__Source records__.
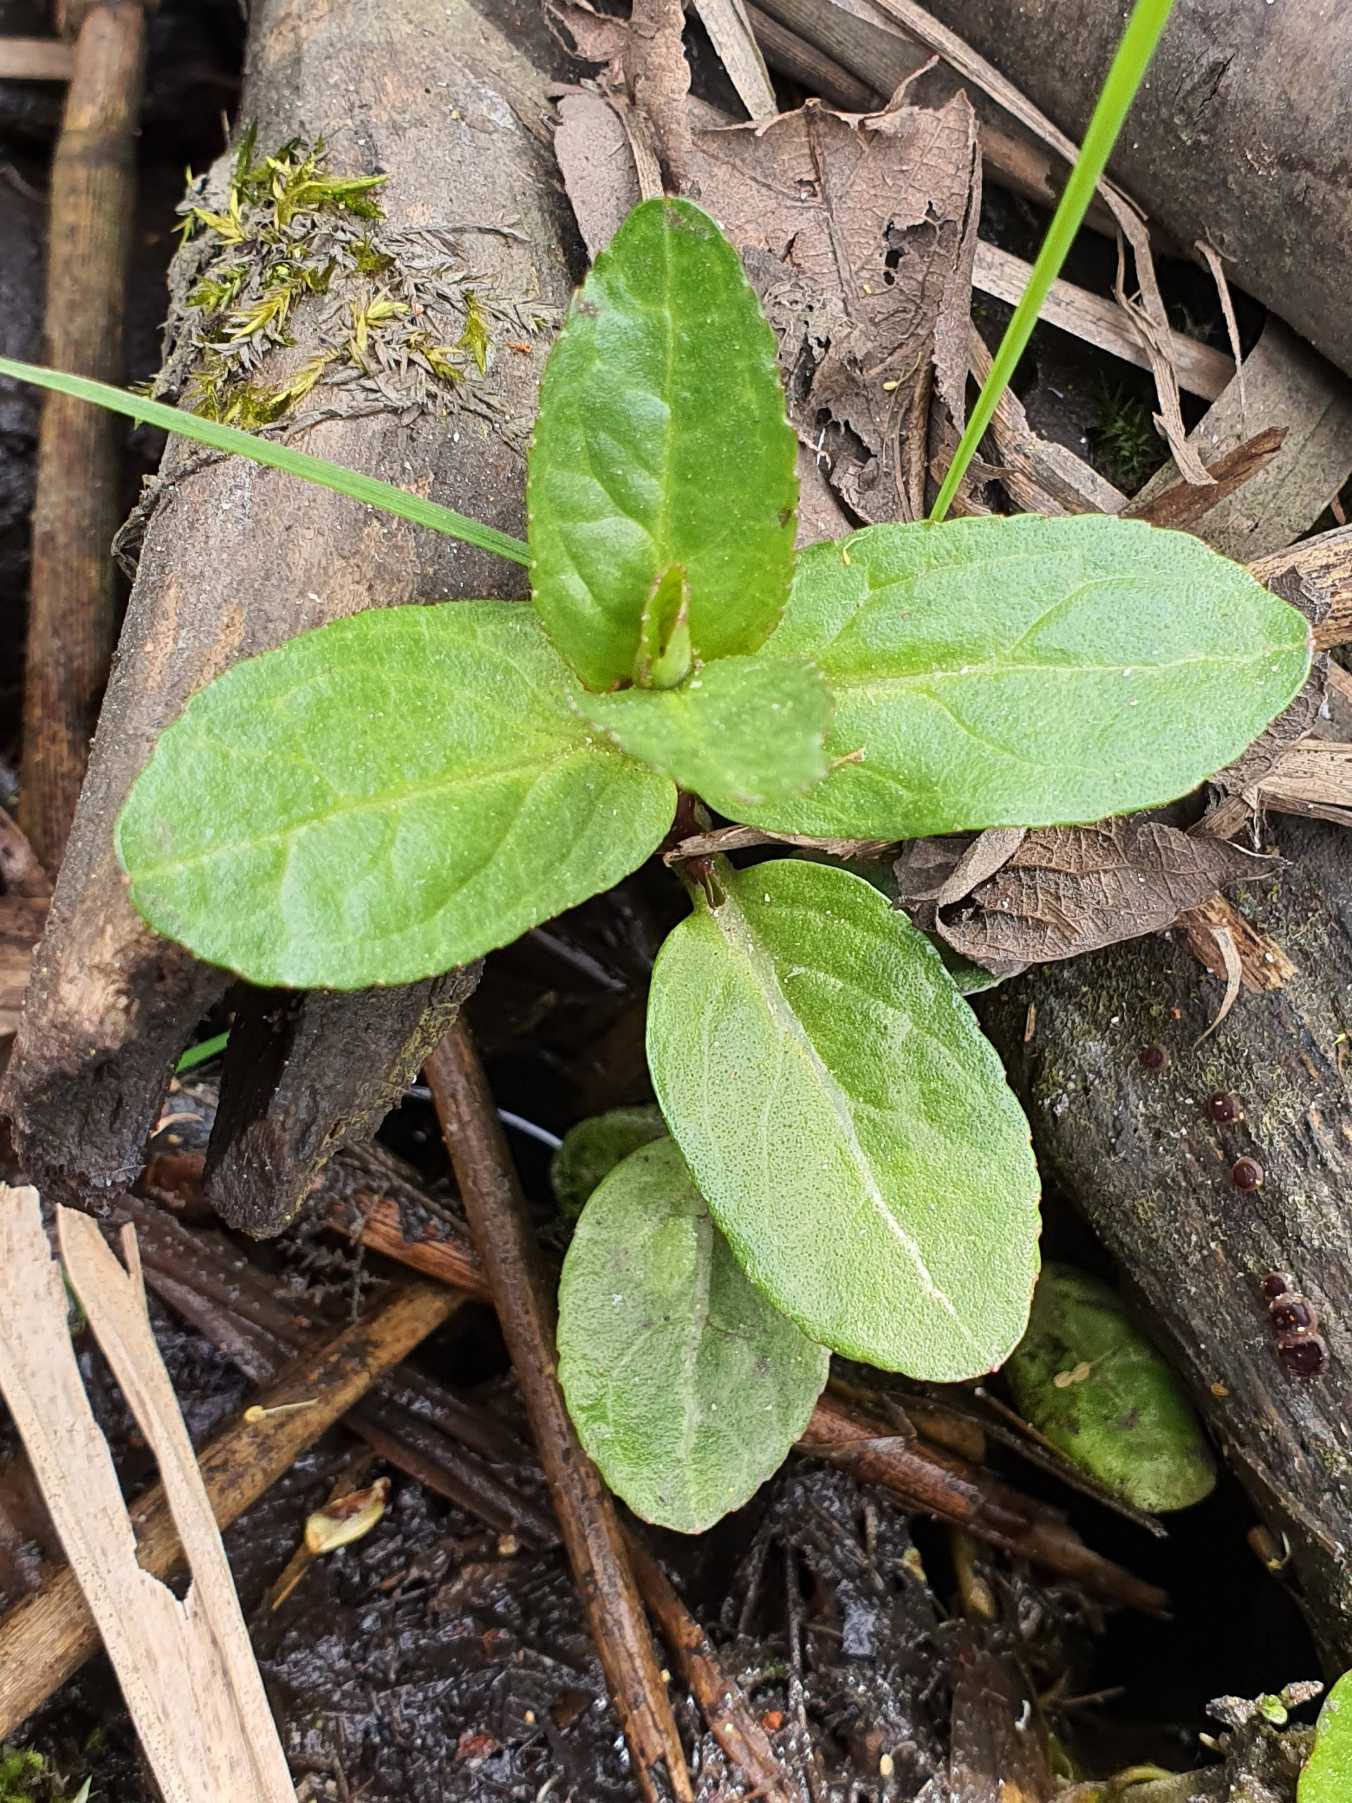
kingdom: Plantae
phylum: Tracheophyta
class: Magnoliopsida
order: Lamiales
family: Plantaginaceae
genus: Veronica
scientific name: Veronica beccabunga
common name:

__WHAT YOU NEED TO DO__. Return the lines of the records verbatim, starting at the line that contains "order: Lamiales" and ending with the last line of the records, both included.

__TASK RESPONSE__.
order: Lamiales
family: Plantaginaceae
genus: Veronica
scientific name: Veronica beccabunga
common name:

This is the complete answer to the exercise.